Thursday, August 21, 2014
Review: "If I Stay"
The harsh truth is that kid stars, even fantastically talented ones like Dakota Fanning, Abigail Breslin or Haley Joel Osment, basically get one shot to transition from child roles to adult ones. A few make it, but most don't.
Part of it is looks. (Again, this is tough love time.) The physical features that make for an irresistibly cute kid -- huge liquid eyes, cherubic cheeks, Popeye chin -- don't look so good on an adult face. Part of it is a talent that fails to evolve from simplistic portrayals of a child's emotions to the more nuanced, hidden expressions of grown-ups.
Chloë Grace Moretz would seem to have a leg up, since even as a kid she's usually played characters who seemed much older than their years. I first remember her from "(500) Days of Summer," playing Joseph Gordon-Levitt's younger but world-weary sister. Of course, most people know her as the pint-sized, homicidal Hit Girl from "Kick-Ass."
If "If I Stay," based on the book by Gayle Forman, is to be her jump into more adult roles, then it's a stumble. It's not that she's bad in it -- if anything, she's the best thing in the wobbly romantic supernatural drama.
The problem is the movie around her is not equal to her abilities. It's another one of these stories about people severed from their mortal existence, who must watch on from a ghostly perspective as life turns on without them. Here, as the title implies, her character is trying to decide if she should hang onto a life that she has come to see as meaningless, or return to chase a love that seems lost.
This film contained absolutely no surprises for me. I knew everything that was going to happen before it did, from the very moment Mia Hall (Moretz) first stumbles upon teen heartthrob Adam (Jamie Blackley) to the last glimpse we see of them.
I don't need a movie to constantly throw twists and surprises at me, or labor to keep the audience on edge. But when we know exactly where it's going and are just waiting around for the story to arrive, we feel like the film is just going through the motions.
The set up is that Mia and Adam are musicians from opposite worlds: he's a confident rocker, she's a wallflower cellist. Their initial courtship is almost painful to watch, as if the cocky guitarist feels like he's doing the unpopular girl a favor by wooing her.
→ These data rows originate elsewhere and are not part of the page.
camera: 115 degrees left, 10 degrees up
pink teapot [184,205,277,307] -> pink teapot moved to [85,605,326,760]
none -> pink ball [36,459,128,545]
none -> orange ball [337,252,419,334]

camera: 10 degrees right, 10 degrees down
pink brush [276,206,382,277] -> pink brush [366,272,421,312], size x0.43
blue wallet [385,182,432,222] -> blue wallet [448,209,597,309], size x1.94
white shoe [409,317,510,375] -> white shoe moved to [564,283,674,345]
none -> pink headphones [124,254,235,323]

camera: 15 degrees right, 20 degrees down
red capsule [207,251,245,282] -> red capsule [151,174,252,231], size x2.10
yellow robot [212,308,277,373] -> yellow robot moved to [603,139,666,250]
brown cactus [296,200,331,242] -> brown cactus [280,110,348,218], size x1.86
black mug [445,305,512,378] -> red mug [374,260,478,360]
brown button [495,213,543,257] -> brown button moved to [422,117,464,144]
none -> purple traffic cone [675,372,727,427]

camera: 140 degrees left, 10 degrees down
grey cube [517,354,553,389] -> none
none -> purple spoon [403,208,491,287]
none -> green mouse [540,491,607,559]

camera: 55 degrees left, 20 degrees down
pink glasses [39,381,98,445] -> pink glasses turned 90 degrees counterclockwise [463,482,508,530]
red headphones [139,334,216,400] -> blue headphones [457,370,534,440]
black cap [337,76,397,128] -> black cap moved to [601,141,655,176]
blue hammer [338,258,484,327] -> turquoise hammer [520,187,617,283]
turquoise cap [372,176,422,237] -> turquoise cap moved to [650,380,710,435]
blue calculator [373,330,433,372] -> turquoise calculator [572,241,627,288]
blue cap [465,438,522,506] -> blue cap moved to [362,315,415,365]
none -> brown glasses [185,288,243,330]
The romance gets a little better, but not much. His band starts making a name for itself and doing tours all over the Pacific Northwest, while she's still got another year of high school to finish and an application to Julliard to fret about. The separation strains their relationship, and they're officially quits when Mia's family is involved in a terrible car accident.
I'm not giving anything away by stating that most of her family members are severely injured or killed. Mia herself wakes up next to her body, a wraith who follows herself to the hospital to witness her surgery and subsequent coma. She must decide whether to fight on or (literally) walk into the light.
This is one of those movies where people with life-threatening injuries are depicted with just a hairline cut or two on their face, their hair artfully arranged on a pillow. There's little sense of true peril.
Directed by R.J. Cutler from a script by Shauna Cross, "If I Stay" is tired and uninspired filmmaking. The romance, told entirely through flashbacks, is an uneven jumble of contradictory emotions and motivations. At one point Adam says, "I'm not going to be that a-hole who keeps you from going to Julliard." Then, two scenes later, he is the jerk who doesn't want her to go to Julliard.
I hope that the rule doesn't hold true for Chloë Grace Moretz, and that she gets another shot at a grown-up gig. Some kids deserve mulligans.